_Exercise objective:_ Whenever an image turns up, omit it and return the remaining data exactly.

_Data shown:_
++++++++++++++++++++

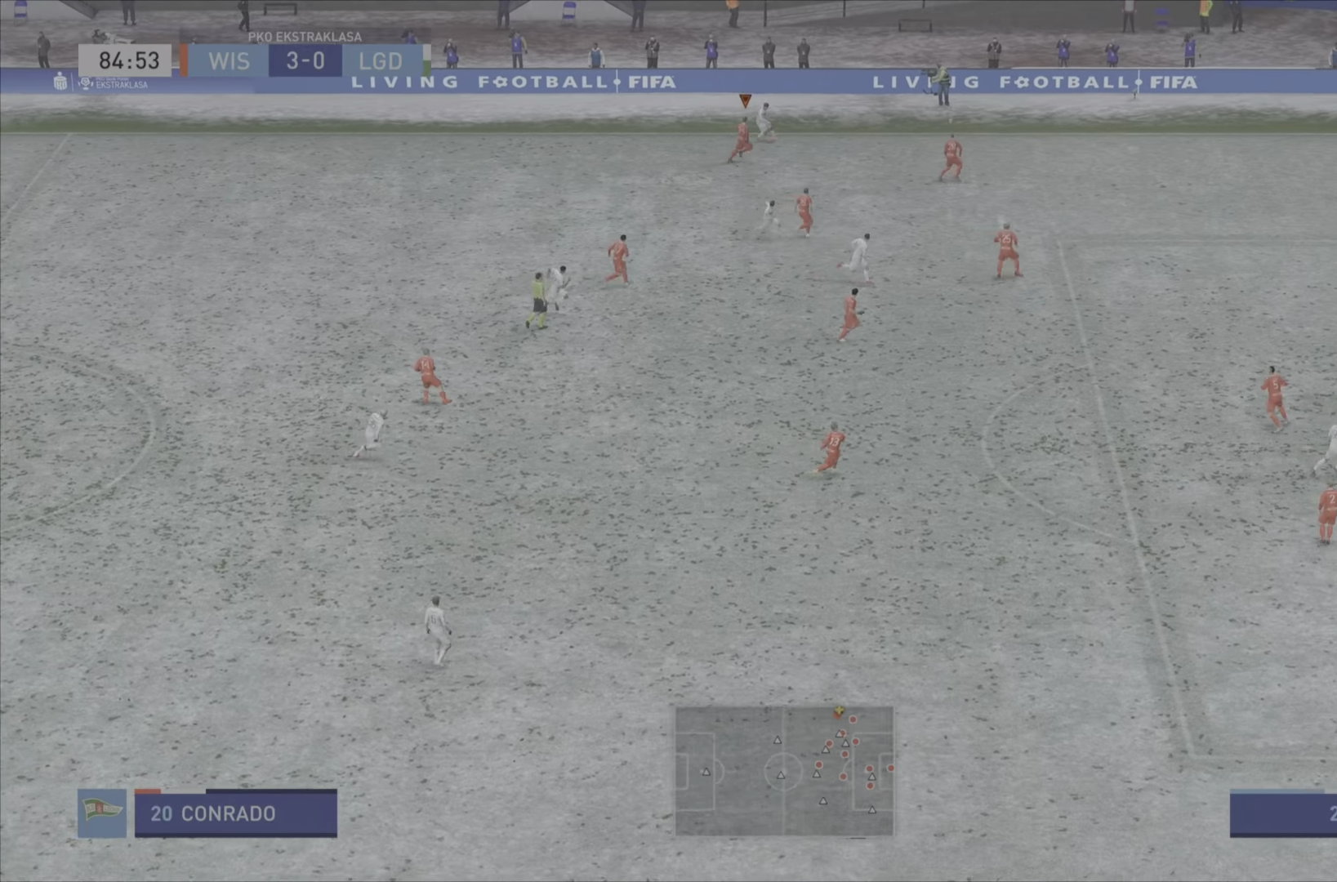
{"buttons": ["L2", "R2"], "left_stick": "right", "right_stick": "center", "events": [[367, "L2", "down"]]}
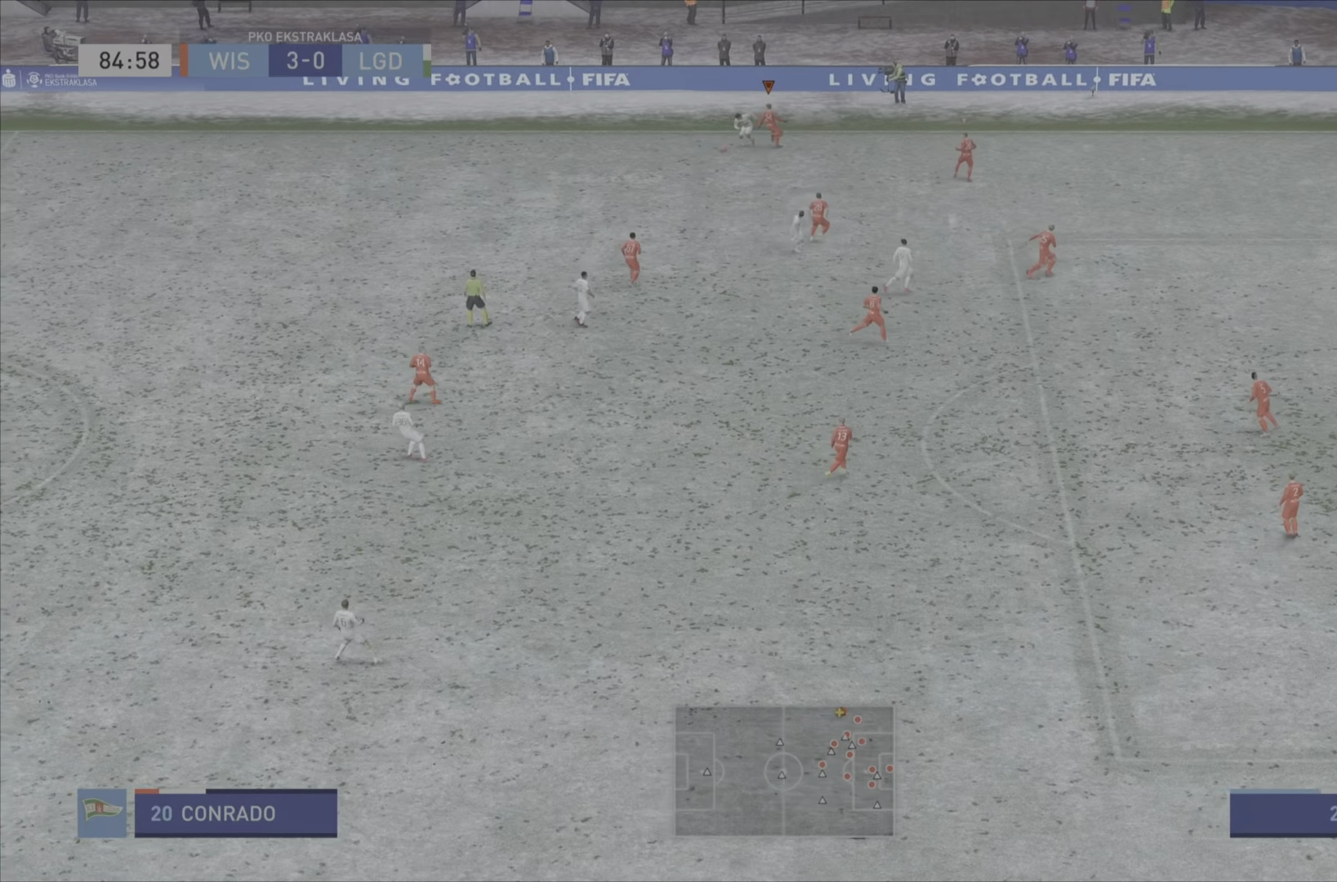
{"buttons": ["R2"], "left_stick": "down", "right_stick": "center", "events": [[117, "left_stick", "down"], [484, "L2", "up"]]}
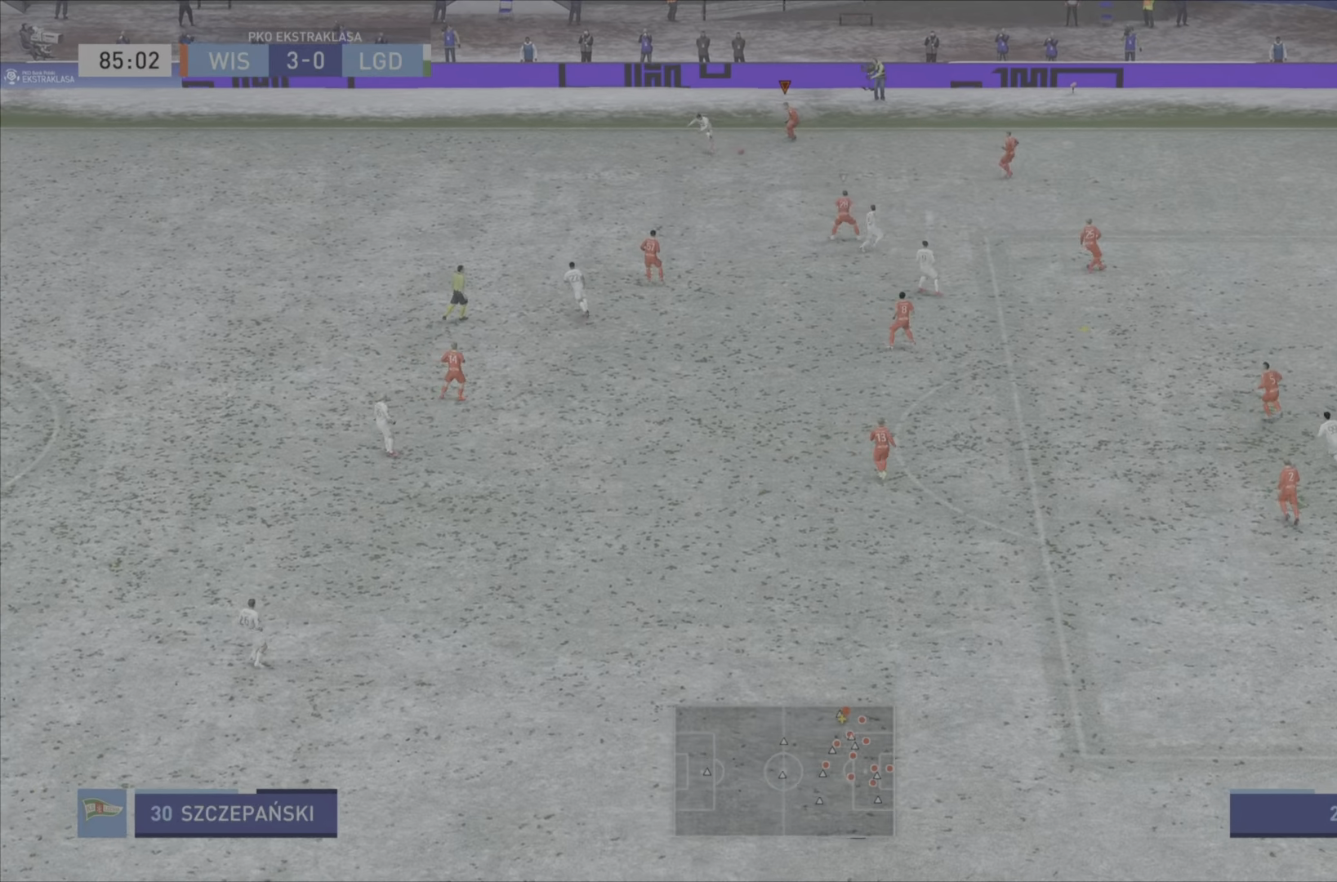
{"buttons": ["CROSS", "R2"], "left_stick": "down", "right_stick": "center", "events": [[67, "L2", "down"], [134, "L2", "up"], [217, "L2", "down"], [351, "CROSS", "down"], [368, "L1", "down"], [418, "L1", "up"], [434, "L2", "up"]]}
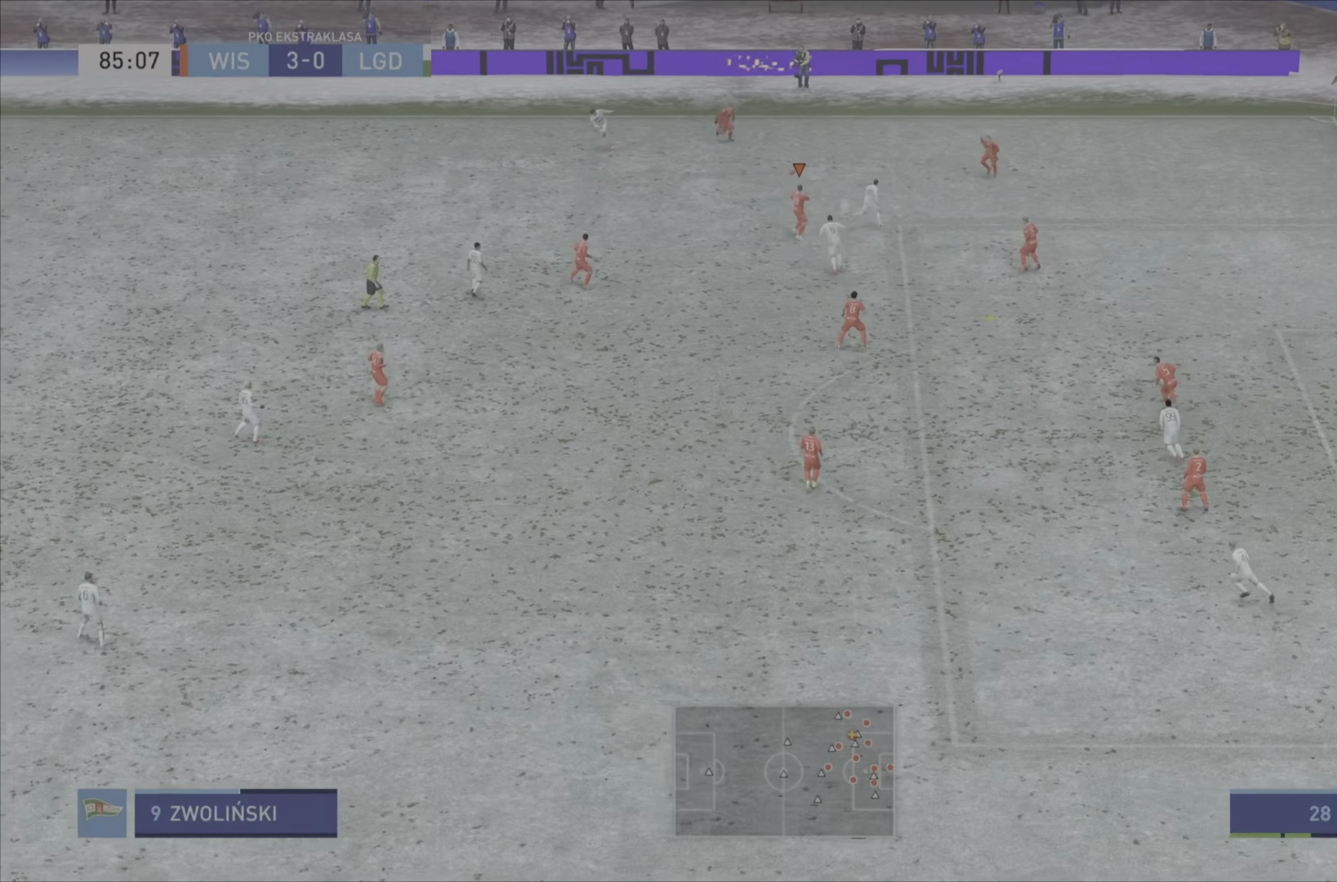
{"buttons": ["R2"], "left_stick": "down", "right_stick": "center", "events": [[117, "CROSS", "up"], [150, "CROSS", "down"], [317, "CROSS", "up"]]}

++++++++++++++++++++

_Response area:_
{"buttons": ["L2", "R2"], "left_stick": "right", "right_stick": "center", "events": [[367, "L2", "down"]]}
{"buttons": ["R2"], "left_stick": "down", "right_stick": "center", "events": [[117, "left_stick", "down"], [484, "L2", "up"]]}
{"buttons": ["CROSS", "R2"], "left_stick": "down", "right_stick": "center", "events": [[67, "L2", "down"], [134, "L2", "up"], [217, "L2", "down"], [351, "CROSS", "down"], [368, "L1", "down"], [418, "L1", "up"], [434, "L2", "up"]]}
{"buttons": ["R2"], "left_stick": "down", "right_stick": "center", "events": [[117, "CROSS", "up"], [150, "CROSS", "down"], [317, "CROSS", "up"]]}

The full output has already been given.